■ WHAT YOU WILL DO ■
The response must contain every line below in which "thiết" appears.

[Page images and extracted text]
|---|
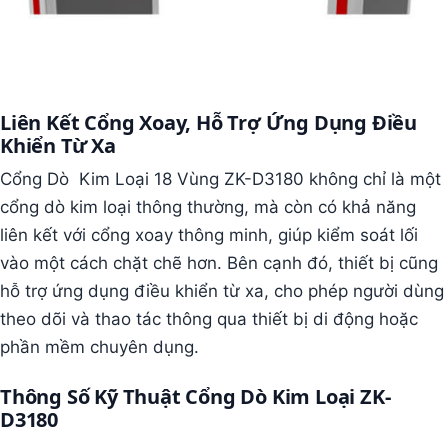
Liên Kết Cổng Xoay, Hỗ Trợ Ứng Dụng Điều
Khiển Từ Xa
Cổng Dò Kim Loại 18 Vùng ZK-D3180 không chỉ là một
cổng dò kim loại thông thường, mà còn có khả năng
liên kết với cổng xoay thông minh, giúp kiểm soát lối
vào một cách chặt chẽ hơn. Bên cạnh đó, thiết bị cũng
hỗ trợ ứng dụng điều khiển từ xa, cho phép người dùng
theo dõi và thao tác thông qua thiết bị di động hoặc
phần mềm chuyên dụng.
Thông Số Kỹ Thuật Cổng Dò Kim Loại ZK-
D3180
|---|
■ EXERCISE RESPONSE ■
vào một cách chặt chẽ hơn. Bên cạnh đó, thiết bị cũng
theo dõi và thao tác thông qua thiết bị di động hoặc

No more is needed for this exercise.